Cependant, pour ce qui est de sa qualité documentaire, les problèmes sont considérables. Une douzaine de documents ne sont pas dotés d’un numéro de référence archivistique (55, 67, 106, 151, 159, 160, 187, 191, 215, 236, 238, 262, 272, 483, 497, 589). Les caractères typographiques aussi bien que les parenthèses et les crochets dans les transcriptions ne sont pas utilisés de manière cohérente et uniforme. Dans le cas de l’ordonnance « au sujet des Nègres appelés Panis », le titre assigné au document ne correspond pas à son contenu, dans lequel les « nègres » et les Panis sont clairement distingués (p. 295). Par surcroît, les modifications adoptées dans la transcription des textes ne sont pas expliquées. Une comparaison par échantillonnage avec Édits, ordonnances royaux, déclarations et arrêts du Conseil d’État du Roi concernant le Canada, une collection similaire publiée à Québec en 1854, révèle des différences. Par exemple, « aux dits cent associés, leurs hoirs et ayans cause, en toute propriété [...] en rangéant les côtes [...] dans le fleuve appelé Saint-Laurent [...] au long et au large [...] faire connaître [...] à canon, bâtir et fortifier les places [...] ès dits lieux », que l’on retrouve dans Édits, devient « aux dits Cent-Associés, et à leurs héritiers, en toute propriété [...] en longeant les côtes [...] dans le fleuve Saint-Laurent [...] au long et large [...] faire connaître [...] à canon, de bâtir et fortifier les places [...] dans lesdits lieux » dans Fournier. Autre exemple, « mil six cent soixante-dix-neuf » dans Édits devient « mil six cent soixante-neuf » dans Fournier.

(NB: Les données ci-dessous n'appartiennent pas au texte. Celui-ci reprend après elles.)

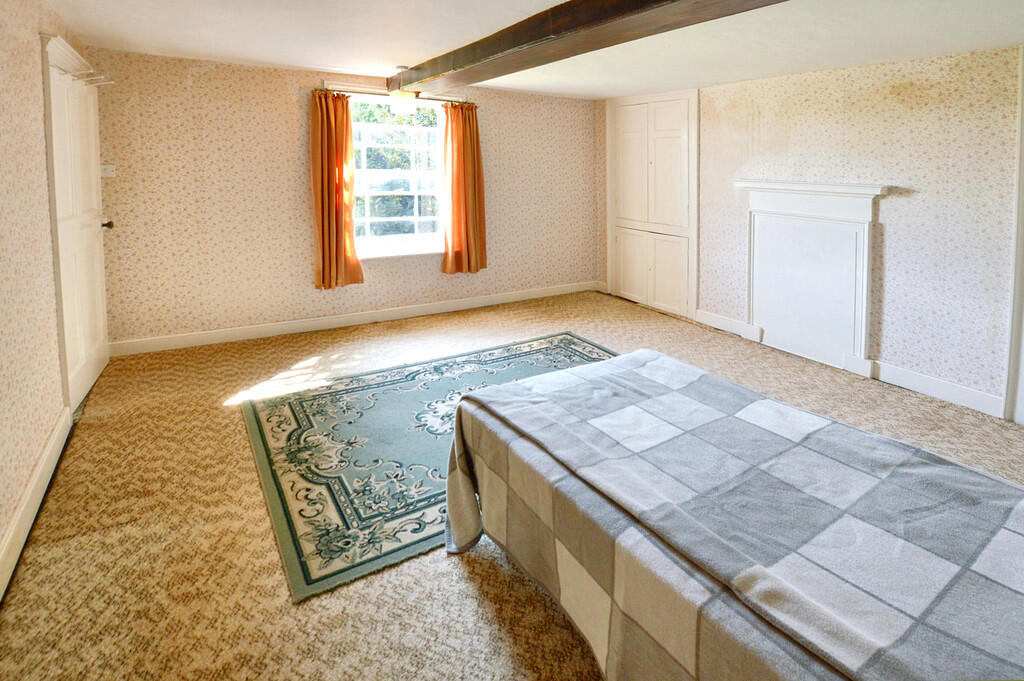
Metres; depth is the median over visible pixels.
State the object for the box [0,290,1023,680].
carpet floor
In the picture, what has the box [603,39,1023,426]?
right wall
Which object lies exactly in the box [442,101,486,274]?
right curtain
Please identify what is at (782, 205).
fireplace surround
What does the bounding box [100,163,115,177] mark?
light switch
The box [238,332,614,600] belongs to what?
rug
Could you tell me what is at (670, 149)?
built-in cupboard
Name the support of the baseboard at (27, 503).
attached to the left wall at (1, 525)
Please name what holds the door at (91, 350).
in the left wall at (1, 525)
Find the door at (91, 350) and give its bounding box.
[41,30,110,413]
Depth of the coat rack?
3.09 m
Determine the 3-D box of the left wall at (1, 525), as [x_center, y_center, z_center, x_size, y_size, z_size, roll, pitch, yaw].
[-1.893,0.164,1.338,0.171,2.268,5.541,-2,5,-36]
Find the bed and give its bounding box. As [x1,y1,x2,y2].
[444,347,1023,680]
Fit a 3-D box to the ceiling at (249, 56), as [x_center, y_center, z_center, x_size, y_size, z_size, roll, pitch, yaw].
[-0.033,-1.042,2.471,4.312,0.127,6.417,-2,5,-36]
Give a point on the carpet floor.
(463, 574)
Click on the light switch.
(107, 167)
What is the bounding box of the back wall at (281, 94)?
[80,45,600,350]
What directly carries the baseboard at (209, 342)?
attached to the back wall at (281, 94)
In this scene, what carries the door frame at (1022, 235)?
attached to the right wall at (902, 207)
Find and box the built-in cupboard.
[605,89,699,318]
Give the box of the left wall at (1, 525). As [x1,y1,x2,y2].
[0,0,89,623]
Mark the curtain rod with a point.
(437, 100)
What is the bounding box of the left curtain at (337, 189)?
[310,88,361,290]
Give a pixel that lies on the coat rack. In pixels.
(67, 72)
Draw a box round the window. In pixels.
[349,93,446,258]
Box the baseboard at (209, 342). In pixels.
[107,281,603,357]
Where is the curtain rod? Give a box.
[311,84,475,103]
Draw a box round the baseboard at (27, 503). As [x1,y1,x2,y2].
[0,409,71,614]
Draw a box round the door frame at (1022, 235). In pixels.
[1004,37,1023,429]
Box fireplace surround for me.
[734,178,892,376]
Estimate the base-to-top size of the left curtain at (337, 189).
1.691 m
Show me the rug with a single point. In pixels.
(297, 419)
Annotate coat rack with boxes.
[55,63,114,86]
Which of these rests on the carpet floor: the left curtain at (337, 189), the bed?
the bed
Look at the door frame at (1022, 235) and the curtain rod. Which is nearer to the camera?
the door frame at (1022, 235)
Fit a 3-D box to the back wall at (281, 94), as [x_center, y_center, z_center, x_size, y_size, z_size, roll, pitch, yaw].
[-1.799,-0.109,5.098,4.477,2.273,0.194,-2,5,-36]
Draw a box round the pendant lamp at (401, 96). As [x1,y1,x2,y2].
[388,65,418,112]
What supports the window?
in the back wall at (281, 94)
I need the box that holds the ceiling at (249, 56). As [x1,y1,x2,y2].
[23,0,1020,100]
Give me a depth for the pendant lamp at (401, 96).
4.09 m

Si donc les historiens et les étudiants d’histoire ne devraient utiliser La Nouvelle-France au fil des édits que comme toute première étape avant la consultation des véritables sources documentaires, les non-professionnels en revanche auront plaisir à explorer la vie sociale des habitants de la Nouvelle-France à travers les documents qui régissaient leurs vies. C’est d’ailleurs le souhait qu’avait formulé M. Fournier au tout début de son louable effort de synthèse.